In [1]:
import numpy as np
import pandas as pd
import seaborn as sns
import matplotlib.pyplot as plt
from sklearn.impute import SimpleImputer
from sklearn.cluster import KMeans

In [2]:
data = pd.read_csv("train.csv")
data

FileNotFoundError: [Errno 2] No such file or directory: 'train.csv'

In [None]:
data.info()

In [None]:
missing_value = data.isnull().sum()
percent_missing = data.isnull().sum() * 100 / len(data)
missing_value_df = pd.DataFrame({
    'count_missing': missing_value,
    'percent_missing': percent_missing})
missing_value_df.sort_values('percent_missing', inplace=True)
missing_value_df

In [None]:
imputer = SimpleImputer(missing_values=np.nan, strategy='mean')
data[["Age"]] = imputer.fit_transform(data[["Age"]])

imputer2 = SimpleImputer(missing_values=np.nan, strategy='most_frequent')
data[["Embarked"]] = imputer2.fit_transform(data[["Embarked"]])

In [None]:
data2 = data.drop(["Cabin", "Ticket", "Name", "PassengerId"], axis=1)
data2 = pd.get_dummies(data2, columns=["Pclass", "Sex", "Embarked"])
data2

In [None]:
inertia = []
max_n_clusters = 15 
for k in range(1, max_n_clusters+1):
    kmeans = KMeans(n_clusters=k, random_state=1).fit(data2)
    inertia.append(np.sqrt(kmeans.inertia_))

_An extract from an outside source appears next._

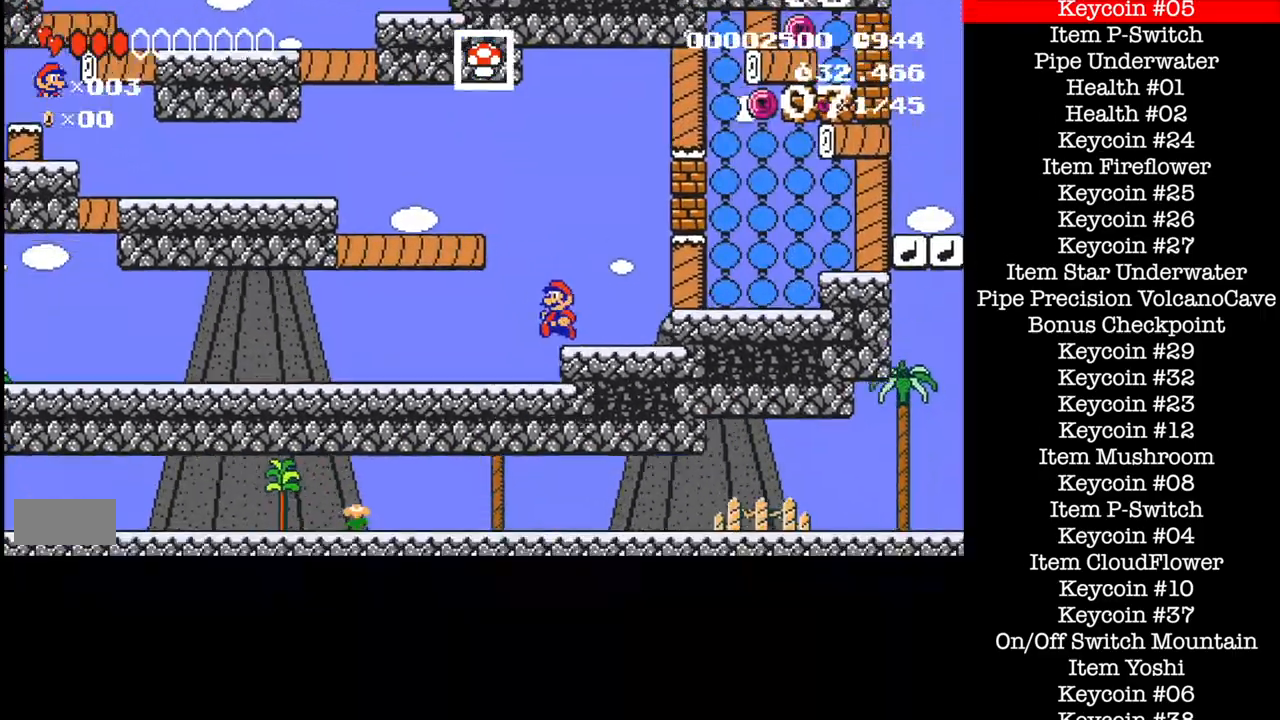
{"buttons": ["B", "DPAD_LEFT"], "events": []}
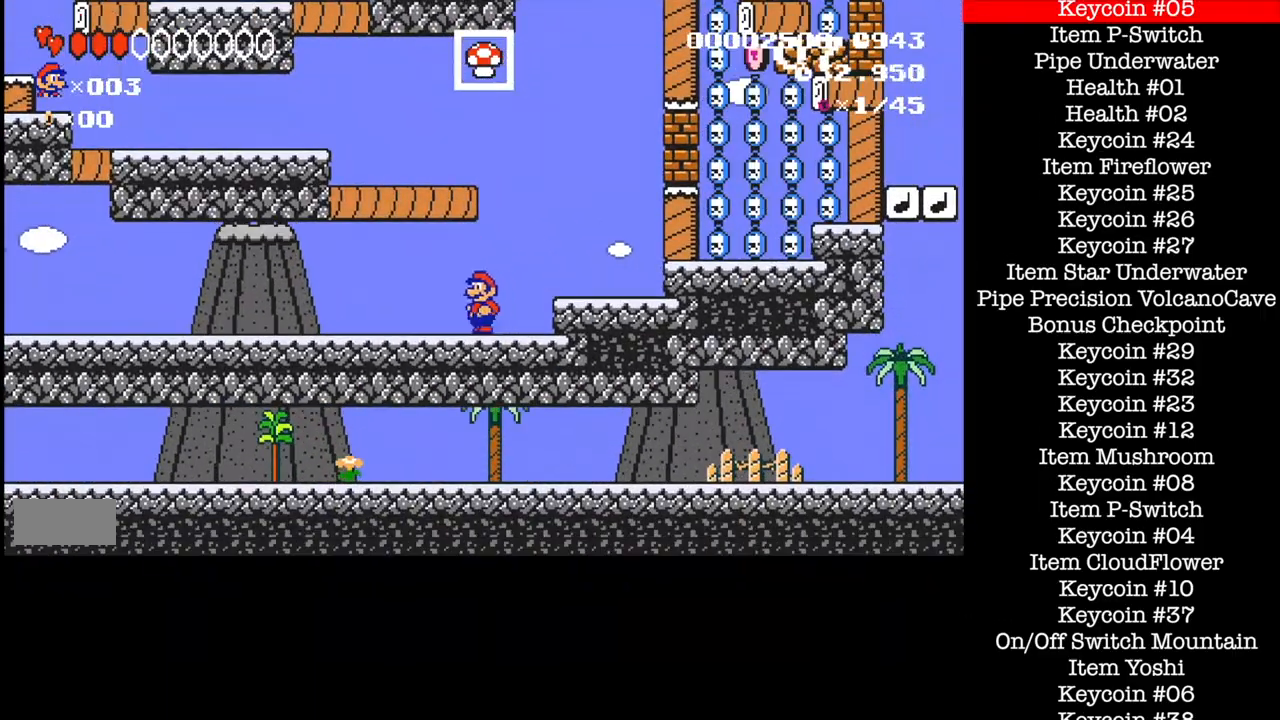
{"buttons": ["B", "DPAD_LEFT"], "events": []}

plt.plot(range(1, max_n_clusters+1), inertia, marker='s');
plt.xlabel('k')
plt.ylabel('$J(C_k)$');


In [None]:
km = KMeans(n_clusters=6)
clusters = km.fit_predict(data2)
data['clusters'] = clusters
data["clusters"].value_counts()

# from sklearn.cluster import DBSCAN
# from sklearn.decomposition import PCA
# db = DBSCAN(eps=10.5, min_samples=5).fit(data2)
# data['clusters'] = db.labels_
# data["clusters"].value_counts()

In [None]:
# sns.scatterplot(data=data, x="Age", y="Fare", hue="clusters")
plt.figure(figsize=[16, 10])
# fig, ax = plt.subplots()
colors = ['red', 'blue', 'green', 'black', 'yellow', 'pink']
plt.scatter(data['Age'], data['Fare'], c=data['clusters'].apply(lambda x: colors[x]))


In [None]:
plt.figure(figsize=[16, 10])
sns.stripplot(data=data, x="Embarked", y="Fare", hue="clusters", jitter=0.4, size = 10, dodge = True)  




In [None]:
plt.figure(figsize=[16, 10])
sns.stripplot(data=data, x="Sex", y="Fare", hue="clusters", jitter=0.4, size = 10, dodge = True)  

In [None]:
plt.figure(figsize=[16, 10])
sns.stripplot(data=data, x="Parch", y="Fare", hue="clusters", jitter=0.4, size = 10, dodge = True)  

In [None]:
plt.figure(figsize=[16, 10])
sns.stripplot(data=data, x="SibSp", y="Fare", hue="clusters", jitter=0.4, size = 10, dodge = True) 

In [None]:
plt.figure(figsize=[16, 10])
sns.stripplot(data=data, x="Pclass", y="Fare", hue="clusters", jitter=0.4, size = 10, dodge = True) 

In [None]:
plt.figure(figsize=[16, 10])
sns.stripplot(data=data, x="Survived", y="Fare", hue="clusters", jitter=0.4, size = 10, dodge = True) 

# Conclusion

### Cluster 0

- most bought lowest price 1st class tickets
- 65% survived
- embarked either in Southhampton or in Cherbourg
- everyone has at least 1 family member on board

### Cluster 1

- most men
- with 3d class ticket 
- embarked in Southampton 
- with lowest ticket's price
- most likely didn't survive

### Cluster 2

- most have bought very expensive 1st class tickets(probably in the last moment)
- everyone has at least 1 family member on board
- 65% to survive

### Cluster 3

- 100% of survivers
- the most expansive ticket's price
- embarked in Cherbourg
- noone has siblings

To sum up: if person is embarked in Southhampton or Queenstown, he' most likely to have the cheapest ticket from 3d class, he's man with 50% to have family member on the board and has only 30% to survive. Most chances to get survived have people from 1st class with expensive tickets and it doesn't depend on gender and number of family members on board, ~ 65% to survive. But if you've bought the most expensive tickets and have embarked in Cherbourg you will have almost 100% chance to survive.